I am downloading wav files from here:
https://evolution.voxeo.com/library/audio/prompts/numbers/0.wav

Then re-encoding it using this:

                audio_segment = AudioSegment.from_file(BytesIO(data))
                audio_segment = audio_segment.set_frame_rate(16000)
                audio_segment = audio_segment.set_channels(1)
                audio_segment = audio_segment.set_sample_width(2)
                wav_data = audio_segment.export(format="wav").read()

# Initialize RhasspyClient
client = RhasspyClient("http://localhost",12101,"/api")

This makes a call to the transcribe_wave file function I have

        result = await client.transcribe_wav_file(file)
        response_dict = json.loads(result)
        response = response_dict["text"]
        print(f"Transcribed text: {response}")

    async def transcribe_wav_file(self, wav_data: bytes) -> str:
        url = f"{self.url}/speech-to-text"
        headers = {"Content-Type": "audio/wav"}
        async with aiohttp.ClientSession() as session:
            async with session.post(url, headers=headers, data=wav_data) as response:
                text = await response.text()
            return text

The response should return “zero” but I am getting “is the garage door open” back as a result.

I made these changes to the profile.js, but not sure if they are correct.

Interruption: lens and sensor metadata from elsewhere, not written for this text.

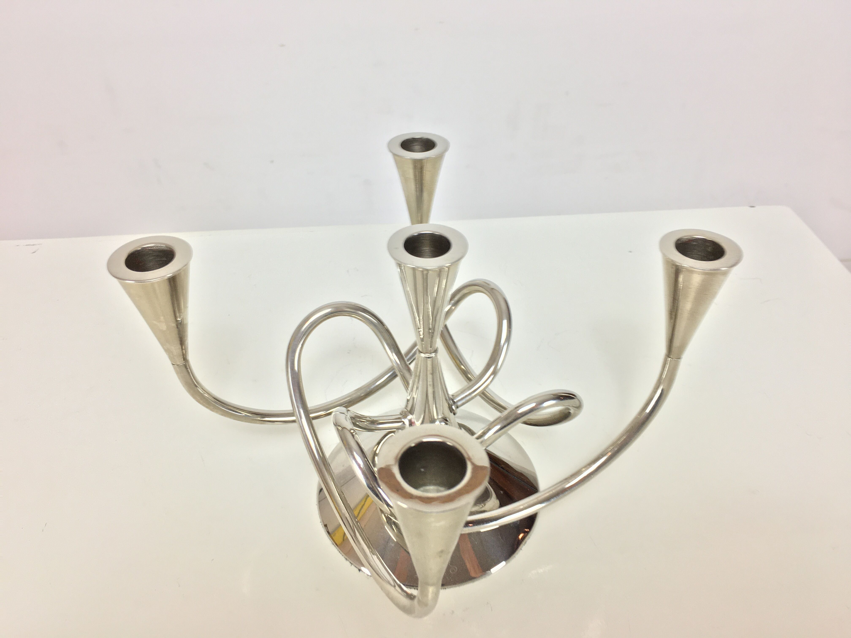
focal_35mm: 29
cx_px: 426
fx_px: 713
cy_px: 319
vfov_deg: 48.2
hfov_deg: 61.7
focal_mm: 4.15
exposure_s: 1/33
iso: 32
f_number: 2.2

cat ~/.config/rhasspy/profiles/en/profile.json 
{
    "dialogue": {
        "system": "rhasspy"
    },
    "microphone": {
        "pyaudio": {
            "device": "10"
        },
        "system": "pyaudio"
    },
    "sounds": {
        "system": "aplay"
    },
    "speech_to_text": {
        "kaldi": {
            "speech_to_text.kaldi.open_transcription": true
        },
        "system": "kaldi"
    },
    "text_to_speech": {
        "system": "nanotts"
    },
    "wake": {
        "system": "porcupine"
    }